*** Opening of DATA FOR REVIEW ***

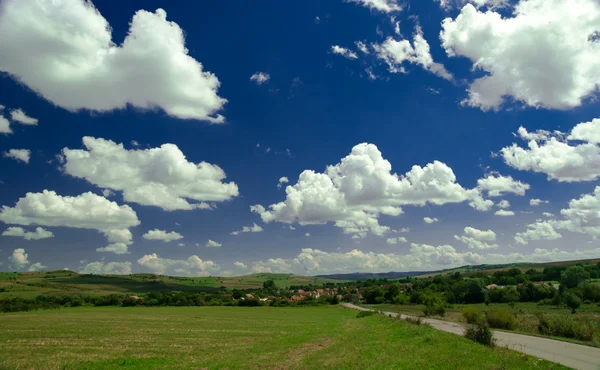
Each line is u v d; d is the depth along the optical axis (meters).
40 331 55.38
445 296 141.88
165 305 165.88
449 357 21.28
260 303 166.50
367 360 24.08
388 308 130.00
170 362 29.41
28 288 196.50
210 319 87.00
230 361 29.28
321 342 41.00
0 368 27.14
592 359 21.78
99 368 27.19
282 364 27.45
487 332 27.59
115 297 164.38
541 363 19.77
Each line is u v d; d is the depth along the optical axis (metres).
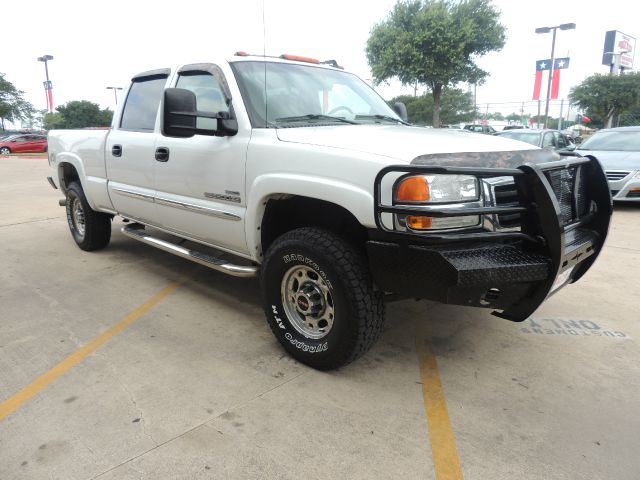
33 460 2.24
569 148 10.70
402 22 20.08
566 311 4.03
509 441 2.41
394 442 2.39
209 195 3.55
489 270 2.37
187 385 2.87
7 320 3.77
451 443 2.39
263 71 3.59
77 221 5.84
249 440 2.39
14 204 9.31
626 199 8.32
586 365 3.16
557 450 2.34
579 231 3.07
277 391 2.82
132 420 2.53
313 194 2.77
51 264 5.25
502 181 2.59
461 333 3.62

*** Close of DATA FOR REVIEW ***

_EXERCISE DETAILS_: Please return all of the material above exactly, minus any pictures.

_WRITTEN ANSWER_:
Each line is u v d; d is the depth along the optical axis (meters).
40 331 55.38
445 296 141.88
165 305 165.88
449 357 21.28
260 303 166.50
367 360 24.08
388 308 130.00
170 362 29.41
28 288 196.50
210 319 87.00
230 361 29.28
321 342 41.00
0 368 27.14
592 359 21.78
99 368 27.19
282 364 27.45
487 332 27.59
115 297 164.38
541 363 19.77
Each line is u v d; d is the depth along the optical axis (metres).
33 460 2.24
569 148 10.70
402 22 20.08
566 311 4.03
509 441 2.41
394 442 2.39
209 195 3.55
489 270 2.37
187 385 2.87
7 320 3.77
451 443 2.39
263 71 3.59
77 221 5.84
249 440 2.39
14 204 9.31
626 199 8.32
586 365 3.16
557 450 2.34
579 231 3.07
277 391 2.82
132 420 2.53
313 194 2.77
51 264 5.25
502 181 2.59
461 333 3.62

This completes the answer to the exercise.